All animal experiments were carried out in accordance with the ethical standards according to the Declaration of Helsinki and the national and international guidelines and has been approved by the Institutional Animal Care and Use Committee (IACUC) on the Ethics of Animal Experiments of Zhejiang University (Permit Number: Zju2009101004 and Zju2010101033).
Male C57BL/6 and C57BL/KsJ db/db (db/db) mice, 9 weeks of age, were obtained from the Model Animal Research Center of Nanjing University (Nanjing, Jiangsu, China). Male ICR mice, 22–24 g, were obtained from the National Rodent Laboratory Animal Resource (Shanghai, China). The animals were maintained on a 12-h light/darkness cycle with free access to standard rodent chow and water.
Mouse hepatoma H22 xenografts were established by subcutaneously inoculating 1 × 106 cells into db/db or C57BL/6 mice. After inoculation, db/db and C57BL/6 mice were randomized into control and treatment groups (n = 6 per group) respectively according to blood glucose levels and the mean of which was 6.6 mM in C57BL/6 mice or 28.88 mM in db/db mice. The control group mice received normal saline intraperitonealy (i.p.) while the treatment group mice received ADR (2 mg/kg, i.p.) every two days for 11 days. Random blood glucose levels were evaluated during the course. After treatment, plasma insulin levels were investigated and tumors were harvested and weighted for further analysis. Therapeutic treatment effects were shown in terms of inhibition ratio = (tumor weight of the control group − tumor weight of the treated group)/tumor weight of the control group × 100%. Furthermore, blood glucose levels after administration within 24 h were measured and areas under the blood glucose curve (AUC) were calculated using the trapezoidal method. Then, the correlations between blood glucose levels and the anti-cancer activity of ADR were analyzed.

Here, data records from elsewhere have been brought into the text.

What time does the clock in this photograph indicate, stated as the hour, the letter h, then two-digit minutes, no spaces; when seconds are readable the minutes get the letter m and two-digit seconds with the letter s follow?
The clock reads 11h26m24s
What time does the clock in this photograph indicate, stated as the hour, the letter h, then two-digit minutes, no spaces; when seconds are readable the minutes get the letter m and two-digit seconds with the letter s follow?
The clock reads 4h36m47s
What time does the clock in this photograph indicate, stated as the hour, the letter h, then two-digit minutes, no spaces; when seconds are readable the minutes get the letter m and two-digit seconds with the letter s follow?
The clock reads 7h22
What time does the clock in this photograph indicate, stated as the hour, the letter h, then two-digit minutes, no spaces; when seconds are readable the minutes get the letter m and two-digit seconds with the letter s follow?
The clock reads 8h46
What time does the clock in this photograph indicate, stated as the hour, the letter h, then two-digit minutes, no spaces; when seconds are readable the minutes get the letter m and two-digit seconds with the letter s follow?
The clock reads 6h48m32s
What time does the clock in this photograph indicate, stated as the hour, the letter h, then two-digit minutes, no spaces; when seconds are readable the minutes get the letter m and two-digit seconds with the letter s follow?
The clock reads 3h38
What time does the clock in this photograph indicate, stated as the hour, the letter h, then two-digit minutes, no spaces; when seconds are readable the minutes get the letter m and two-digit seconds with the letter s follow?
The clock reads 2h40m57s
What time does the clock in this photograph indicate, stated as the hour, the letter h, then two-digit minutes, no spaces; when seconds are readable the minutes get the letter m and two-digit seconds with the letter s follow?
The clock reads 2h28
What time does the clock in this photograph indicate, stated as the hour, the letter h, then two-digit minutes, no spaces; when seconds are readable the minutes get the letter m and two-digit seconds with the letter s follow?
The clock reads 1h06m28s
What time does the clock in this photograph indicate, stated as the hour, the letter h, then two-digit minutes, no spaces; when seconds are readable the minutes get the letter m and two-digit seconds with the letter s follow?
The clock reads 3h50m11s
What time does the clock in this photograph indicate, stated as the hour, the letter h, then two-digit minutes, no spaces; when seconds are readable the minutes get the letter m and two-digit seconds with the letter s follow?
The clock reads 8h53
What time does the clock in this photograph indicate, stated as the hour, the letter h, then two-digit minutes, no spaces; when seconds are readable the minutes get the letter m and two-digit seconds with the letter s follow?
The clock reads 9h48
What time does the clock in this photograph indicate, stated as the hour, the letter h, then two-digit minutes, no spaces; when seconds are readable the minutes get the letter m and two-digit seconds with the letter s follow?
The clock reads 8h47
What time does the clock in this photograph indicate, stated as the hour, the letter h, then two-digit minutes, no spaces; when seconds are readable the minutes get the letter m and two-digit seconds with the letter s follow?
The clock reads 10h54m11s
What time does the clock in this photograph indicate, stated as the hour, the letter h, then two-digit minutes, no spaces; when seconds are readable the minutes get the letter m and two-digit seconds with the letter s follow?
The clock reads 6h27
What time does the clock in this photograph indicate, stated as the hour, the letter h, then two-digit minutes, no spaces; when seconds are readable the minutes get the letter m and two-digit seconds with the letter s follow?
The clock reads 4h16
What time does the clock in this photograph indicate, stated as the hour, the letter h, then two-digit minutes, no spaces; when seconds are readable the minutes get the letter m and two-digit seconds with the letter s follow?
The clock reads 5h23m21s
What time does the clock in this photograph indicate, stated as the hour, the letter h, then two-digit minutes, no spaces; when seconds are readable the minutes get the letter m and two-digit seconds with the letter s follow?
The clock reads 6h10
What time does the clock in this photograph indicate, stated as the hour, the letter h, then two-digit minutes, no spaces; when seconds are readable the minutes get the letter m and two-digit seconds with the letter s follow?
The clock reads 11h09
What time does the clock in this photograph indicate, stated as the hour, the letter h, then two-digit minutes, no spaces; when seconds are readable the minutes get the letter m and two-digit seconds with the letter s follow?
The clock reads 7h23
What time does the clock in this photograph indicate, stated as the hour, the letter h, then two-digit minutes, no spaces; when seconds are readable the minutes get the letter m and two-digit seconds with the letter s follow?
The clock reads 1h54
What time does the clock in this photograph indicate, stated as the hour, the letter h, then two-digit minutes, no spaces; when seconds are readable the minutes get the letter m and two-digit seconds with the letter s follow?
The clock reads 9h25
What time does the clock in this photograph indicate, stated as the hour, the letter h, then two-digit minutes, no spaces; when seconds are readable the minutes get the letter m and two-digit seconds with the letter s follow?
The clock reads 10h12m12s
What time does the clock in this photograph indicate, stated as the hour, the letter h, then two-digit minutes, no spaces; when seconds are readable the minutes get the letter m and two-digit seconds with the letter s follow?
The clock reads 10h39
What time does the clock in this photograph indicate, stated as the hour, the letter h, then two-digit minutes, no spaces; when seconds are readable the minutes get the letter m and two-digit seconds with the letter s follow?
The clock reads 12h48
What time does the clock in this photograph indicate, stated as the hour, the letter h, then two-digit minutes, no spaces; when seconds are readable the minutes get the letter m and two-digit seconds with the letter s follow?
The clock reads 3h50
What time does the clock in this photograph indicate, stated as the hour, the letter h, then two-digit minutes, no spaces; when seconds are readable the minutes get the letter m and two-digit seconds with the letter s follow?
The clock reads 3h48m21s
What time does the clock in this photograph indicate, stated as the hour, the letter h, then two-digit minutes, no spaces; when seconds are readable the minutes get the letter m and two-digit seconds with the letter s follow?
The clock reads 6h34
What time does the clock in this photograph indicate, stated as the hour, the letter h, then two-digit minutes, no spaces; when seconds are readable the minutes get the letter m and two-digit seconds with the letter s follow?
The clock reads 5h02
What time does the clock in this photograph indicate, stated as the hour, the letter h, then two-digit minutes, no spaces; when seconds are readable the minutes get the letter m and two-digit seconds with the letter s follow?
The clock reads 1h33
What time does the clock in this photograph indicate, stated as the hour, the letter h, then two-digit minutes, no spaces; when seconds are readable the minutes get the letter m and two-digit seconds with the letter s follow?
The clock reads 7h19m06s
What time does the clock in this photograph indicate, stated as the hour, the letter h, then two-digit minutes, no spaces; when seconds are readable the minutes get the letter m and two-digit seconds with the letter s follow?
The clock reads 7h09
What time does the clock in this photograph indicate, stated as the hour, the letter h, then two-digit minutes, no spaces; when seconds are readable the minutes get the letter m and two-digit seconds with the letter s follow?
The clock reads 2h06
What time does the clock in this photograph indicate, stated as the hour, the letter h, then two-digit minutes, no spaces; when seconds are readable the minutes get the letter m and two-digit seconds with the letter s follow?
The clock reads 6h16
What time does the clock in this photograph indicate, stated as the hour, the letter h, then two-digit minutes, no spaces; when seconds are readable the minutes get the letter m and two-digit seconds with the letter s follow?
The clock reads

ICR mice were injected with streptozotocin (i.p.) after fasted overnight to establish a diabetic model and then the mean blood glucose level was up to 27.35 mM while the mean blood glucose level in the control group was 7.07 mM indicated that the diabetic model was established successfully. H22 xenografts model were established by subcutaneously inoculating 1 × 106 cells into diabetic mice or normal mice. After inoculation, normal mice and diabetic mice were randomized into control and treatment groups (n = 6 per group) to receive the following treatments once a day for 10 days: NS (i.p.), ADR (2 mg/kg, i.p.), insulin (12.5 IU/kg, s.c.) and combination therapy (12.5 IU/kg insulin + 2 mg/kg ADR). Random blood glucose levels and blood glucose levels after insulin and ADR treatment were detected during the course. After treatment, plasma insulin levels and tumor weight were measured. Therapeutic treatment effects were calculated by above description.
Blood glucose assay
Blood glucose was analyzed before administration and at the indicated time points after insulin or ADR administration. Blood glucose was measured from tail vein using a blood glucose meter (Contour TS, Bayer, Leverkusen, Germany).
Plasma insulin assay
Blood was obtained and centrifuged for plasma. Plasma insulin levels were measured using an Elisa kit according to the manufacturers’ instructions (Wuhan YIAab Science Co, Ltd, Wuhan, China).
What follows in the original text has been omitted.